The incident put a spotlight on the city’s Health and Hospitals Corporation, a city-run agency responsible for medical facilities such as the Kings County psychiatric emergency room where Ms. Green died. This particular mental health facility is the sole provider for psychiatric care for many impoverished people in Brooklyn.

This tragedy comes on the heels of a 2007 lawsuit filed by the New York Civil Liberties Union, who complained of abuse and neglect of psychiatric patients at the city-run hospital. In response, the Federal Department of Justice launched an investigation and issued a report in February of this year, citing that patients were not treated for suicidal behavior, were abused by other psychiatric patients, and were regularly subdued with drugs or restraints, rather than receiving individualized care. Even more troublingly, the Department also found that in at least three cases, including Ms. Green’s, employees lied in their records to cover up their neglect of patients.
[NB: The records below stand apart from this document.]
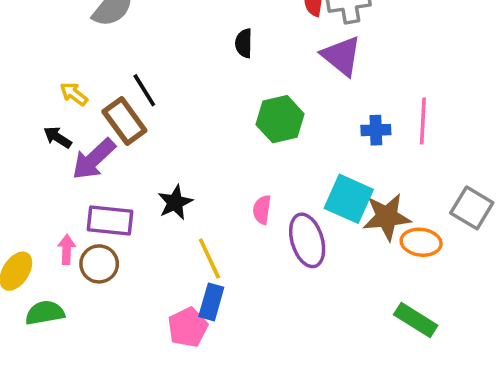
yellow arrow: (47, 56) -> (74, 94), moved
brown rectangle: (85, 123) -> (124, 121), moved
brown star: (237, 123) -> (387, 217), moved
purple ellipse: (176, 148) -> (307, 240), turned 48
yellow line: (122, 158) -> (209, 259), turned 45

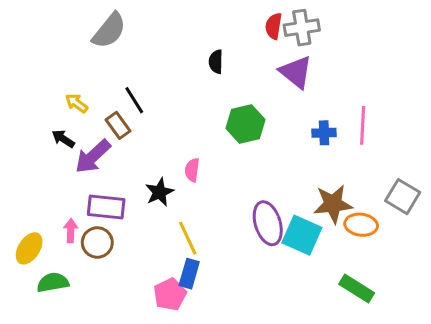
brown rectangle: (124, 121) -> (118, 125), size x0.7
cyan square: (349, 199) -> (302, 235), moved
pink semicircle: (262, 210) -> (192, 170), moved

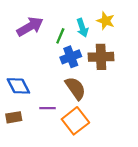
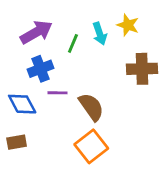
blue cross: (71, 57) -> (41, 69), moved
brown cross: (101, 57) -> (142, 69), moved
purple line: (47, 108) -> (57, 93), moved

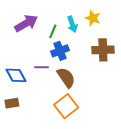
blue cross: (41, 69) -> (60, 51), moved

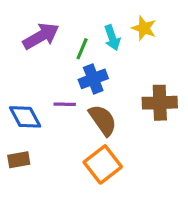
brown cross: (103, 50) -> (160, 103), moved

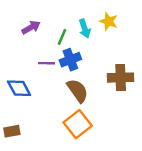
purple arrow: (41, 36) -> (31, 27), size x0.7
purple line: (65, 104) -> (47, 63), moved
brown rectangle: (19, 160) -> (12, 131), moved

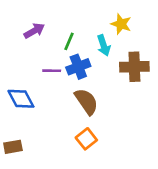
cyan arrow: (85, 29) -> (104, 45), moved
brown cross: (121, 78) -> (134, 67), moved
orange square: (78, 124) -> (86, 139), size x0.7

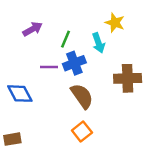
brown cross: (134, 67) -> (128, 78), moved

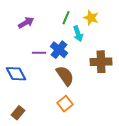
green line: (66, 39) -> (66, 18), moved
blue cross: (74, 63) -> (59, 50), turned -30
brown rectangle: (12, 139) -> (18, 113), moved, turned -40

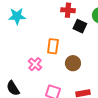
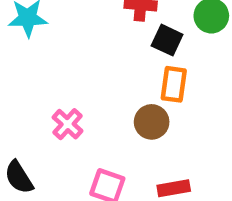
orange rectangle: (53, 46) -> (174, 84), moved

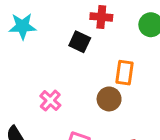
black square: (167, 40) -> (80, 42), moved

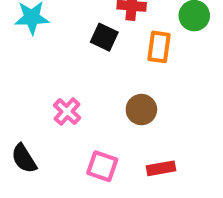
orange rectangle: (125, 73) -> (159, 47), moved

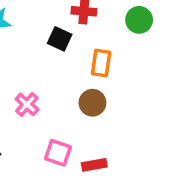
orange rectangle: (159, 47) -> (101, 63), moved
red rectangle: (161, 168) -> (94, 165), moved

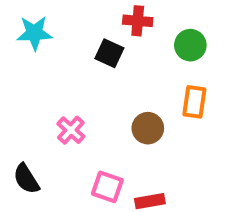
green circle: (139, 20) -> (190, 45), moved
orange rectangle: (101, 63) -> (194, 102), moved

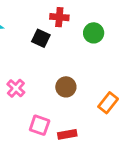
orange rectangle: (194, 102) -> (108, 103), moved, turned 30

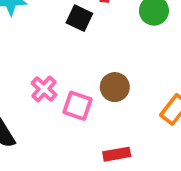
pink square: (40, 125) -> (78, 106), moved

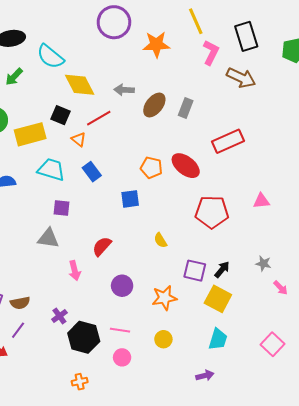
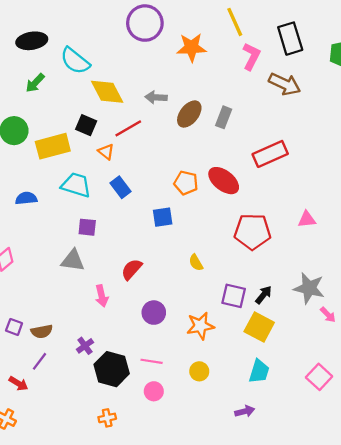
gray star: (263, 264) -> (309, 288), size x1.8

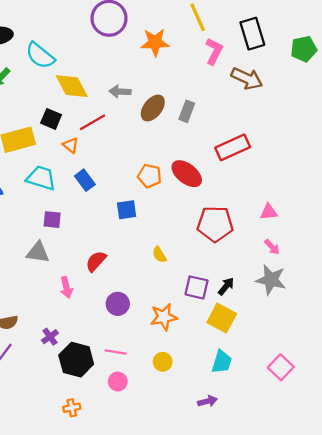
pink arrow: (328, 315) -> (272, 247), moved

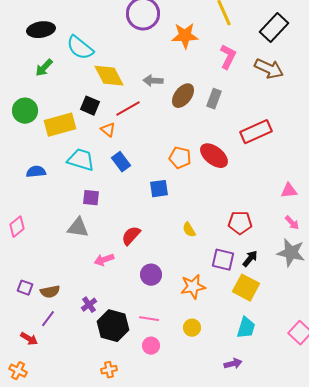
black rectangle: (252, 34) -> (274, 28), turned 60
pink L-shape: (214, 51) -> (228, 57), moved
red pentagon: (215, 224) -> (240, 223), moved, size x0.7
pink arrow: (66, 287) -> (104, 260), turned 84

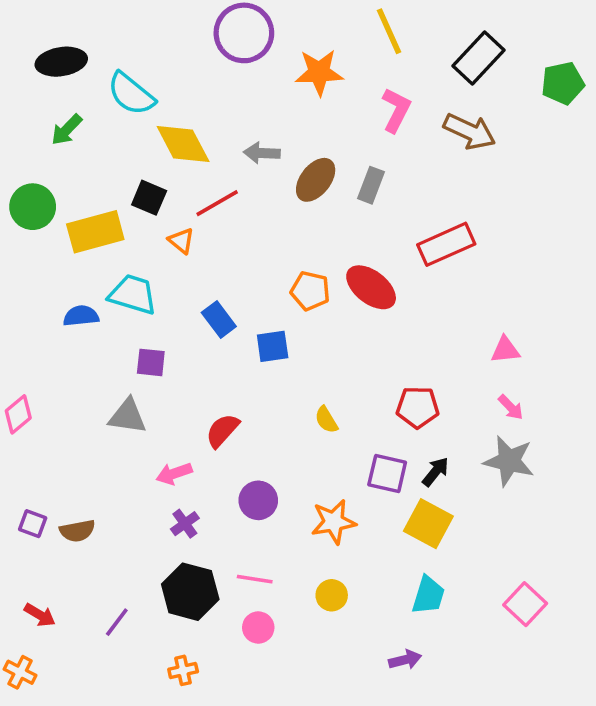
blue rectangle: (121, 162) -> (219, 319), moved
blue semicircle: (36, 172) -> (81, 316), moved
purple cross: (89, 305) -> (185, 524), moved
purple line: (48, 319) -> (117, 622), moved

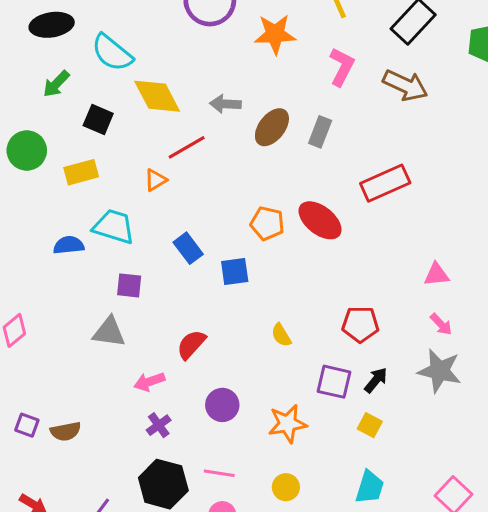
black square: (149, 198) -> (98, 119), moved
yellow rectangle: (95, 232) -> (81, 172), size x0.7
orange triangle: (181, 241) -> (156, 180), turned 50
yellow square: (428, 524) -> (370, 425), size x0.6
The hospital claims it is now working on improving its image and care through the construction of a new Behavioral Health Center Pavilion, an increase in the number of doctors, nurses, and other hospital staff, a reduction in crowding in the emergency room, and less reliance on police officers to handle aggressive or suicidal patients.

The money from the settlement will not keep the family quiet: they want to ensure that other patients do not die as a result of the hospital and its staff’s negligence. They are particularly concerned with the staff’s attempts to cover up their poor care of mentally ill patients. The New York City Department of Investigation continues to investigate the situation.